[The task]
Answer these questions using the page on 6-methoxypurine arabinoside prodrugs below:
1. In which journal volume and issue did the article appear?
2. By what factor is triacetate 2a more water-soluble than compound 1?
3. Which prodrug showed the best combination of high systemic availability and water solubility?

[Page extract]
▬▬▬▬▬▬▬▬▬▬
Di- and triester prodrugs of the varicella-zoster antiviral agent 6-methoxypurine arabinoside

• Published in: Journal of medicinal chemistry Vol. 35; no. 1; pp. 56 - 63
• Main Authors: Jones, Lynda A, Moorman, Allan R, Chamberlain, Stanley D, De Miranda, Paulo, Reynolds, David J, Burns, Charlene L, Krenitsky, Thomas A
• Format: Journal Article
• Language: English
• Published: United States American Chemical Society 01.01.1992
• Subjects: Administration, Oral; Animals; Antiviral Agents - chemical synthesis; Antiviral Agents - chemistry; Antiviral Agents - pharmacokinetics; Arabinonucleosides - chemical synthesis; Arabinonucleosides - chemistry; Arabinonucleosides - pharmacokinetics; Biological Availability; Esters - chemical synthesis; Esters - chemistry; Esters - pharmacology; Male; Prodrugs - chemical synthesis; Prodrugs - chemistry; Prodrugs - pharmacokinetics; Rats; Structure-Activity Relationship
• ISSN: 0022-2623; 1520-4804
• DOI: 10.1021/jm00079a006

6-Methoxypurine arabinoside (9-beta-D-arabinofuranosyl-6-methoxy-9H-purine, 1) has potent and selective activity against varicella-zoster virus in vitro. An unfavourable metabolic profile observed with oral dosing in the rat led to the preparation of a variety of 2',3',5'-triesters (2a-n) and several 2',3'-, 2',5'-, and 3',5'-diesters of this arabinoside (3a-n, 4a-f, and 5a-j, respectively). The compounds were evaluated as prodrugs by measuring the urinary levels of 1 in rat urine after oral dosing. With the exception of triacetate 2a, the triesters failed to significantly enhance bioavailability. Administration of compound 2a resulted in a 3-fold increase in systemic availability of 1, possibly because of its increased water solubility (1.6 times more soluble than 1) and only slightly increased relative log P value (1.93 vs 0.50 for 1). The longer chain aliphatic triesters and aromatic triesters had lower water solubilities and increased lipophilic partitioning. These factors might account for the lower systemic bioavailability of these compounds. In contrast, the diesters, especially the aliphatic diesters, showed significantly improved systemic availability. This might be a consequence of the higher aqueous solubilities and enhanced partition coefficients seen with these compounds. 2',3'-Diacetate 3a showed the best combination of high systemic availability and water solubility of all the prodrugs of 1.
▬▬▬▬▬▬▬▬▬▬
[Stored items]
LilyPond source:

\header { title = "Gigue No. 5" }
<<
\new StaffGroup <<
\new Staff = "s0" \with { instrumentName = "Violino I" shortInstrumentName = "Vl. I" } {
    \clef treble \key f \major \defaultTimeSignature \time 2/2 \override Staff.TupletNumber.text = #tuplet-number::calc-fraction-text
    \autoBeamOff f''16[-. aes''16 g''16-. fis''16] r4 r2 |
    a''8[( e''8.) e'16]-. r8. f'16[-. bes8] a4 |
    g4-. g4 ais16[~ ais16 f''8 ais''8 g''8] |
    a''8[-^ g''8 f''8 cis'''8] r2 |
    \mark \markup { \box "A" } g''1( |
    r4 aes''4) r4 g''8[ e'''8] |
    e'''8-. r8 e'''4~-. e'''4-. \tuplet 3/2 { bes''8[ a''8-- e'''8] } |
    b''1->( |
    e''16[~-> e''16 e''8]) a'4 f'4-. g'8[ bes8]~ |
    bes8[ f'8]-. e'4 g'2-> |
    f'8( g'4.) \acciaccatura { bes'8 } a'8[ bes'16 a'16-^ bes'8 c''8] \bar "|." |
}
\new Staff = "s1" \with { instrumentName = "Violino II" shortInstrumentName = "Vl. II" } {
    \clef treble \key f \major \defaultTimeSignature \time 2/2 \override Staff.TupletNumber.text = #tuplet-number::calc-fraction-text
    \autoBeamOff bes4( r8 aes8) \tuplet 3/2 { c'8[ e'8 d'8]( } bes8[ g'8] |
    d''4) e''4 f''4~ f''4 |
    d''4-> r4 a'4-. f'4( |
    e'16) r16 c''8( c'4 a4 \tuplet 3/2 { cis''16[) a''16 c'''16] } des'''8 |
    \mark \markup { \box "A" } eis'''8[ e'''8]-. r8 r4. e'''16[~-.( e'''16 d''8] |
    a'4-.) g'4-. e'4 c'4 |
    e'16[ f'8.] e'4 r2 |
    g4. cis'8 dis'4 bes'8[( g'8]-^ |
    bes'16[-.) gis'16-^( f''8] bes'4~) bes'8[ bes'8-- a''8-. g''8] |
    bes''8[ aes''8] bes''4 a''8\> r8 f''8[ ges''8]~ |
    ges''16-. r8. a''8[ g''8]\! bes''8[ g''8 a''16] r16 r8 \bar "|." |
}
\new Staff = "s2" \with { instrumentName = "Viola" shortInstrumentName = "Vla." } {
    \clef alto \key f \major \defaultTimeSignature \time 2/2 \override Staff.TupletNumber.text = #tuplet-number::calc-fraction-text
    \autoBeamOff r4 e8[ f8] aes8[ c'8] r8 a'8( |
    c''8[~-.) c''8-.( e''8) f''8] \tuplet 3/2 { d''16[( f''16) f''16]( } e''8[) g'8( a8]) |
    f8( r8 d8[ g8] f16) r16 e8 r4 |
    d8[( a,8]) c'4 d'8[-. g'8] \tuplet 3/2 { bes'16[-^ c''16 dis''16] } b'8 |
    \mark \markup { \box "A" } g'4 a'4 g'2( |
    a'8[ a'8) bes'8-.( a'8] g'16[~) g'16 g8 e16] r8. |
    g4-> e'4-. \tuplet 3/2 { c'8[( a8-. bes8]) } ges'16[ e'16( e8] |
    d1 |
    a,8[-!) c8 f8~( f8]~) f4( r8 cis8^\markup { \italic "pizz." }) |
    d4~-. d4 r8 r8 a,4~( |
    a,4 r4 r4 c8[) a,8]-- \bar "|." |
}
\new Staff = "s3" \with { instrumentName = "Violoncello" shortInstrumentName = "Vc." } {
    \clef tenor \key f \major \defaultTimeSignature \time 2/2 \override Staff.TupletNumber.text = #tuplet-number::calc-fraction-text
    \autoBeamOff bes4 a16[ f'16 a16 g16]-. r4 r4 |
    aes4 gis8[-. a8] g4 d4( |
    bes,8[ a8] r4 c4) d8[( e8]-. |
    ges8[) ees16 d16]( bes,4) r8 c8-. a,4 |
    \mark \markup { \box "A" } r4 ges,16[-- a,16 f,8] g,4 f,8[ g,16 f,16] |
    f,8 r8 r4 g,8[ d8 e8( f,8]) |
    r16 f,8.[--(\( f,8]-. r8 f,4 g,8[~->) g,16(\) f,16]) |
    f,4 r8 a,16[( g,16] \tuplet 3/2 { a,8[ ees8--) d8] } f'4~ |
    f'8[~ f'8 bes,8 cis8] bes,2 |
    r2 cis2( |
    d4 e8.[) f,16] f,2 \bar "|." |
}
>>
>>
▬▬▬▬▬▬▬▬▬▬
[Result of the exercise]
1. Journal of medicinal chemistry, Vol. 35, no. 1.
2. It is 1.6 times more soluble.
3. 2',3'-Diacetate 3a.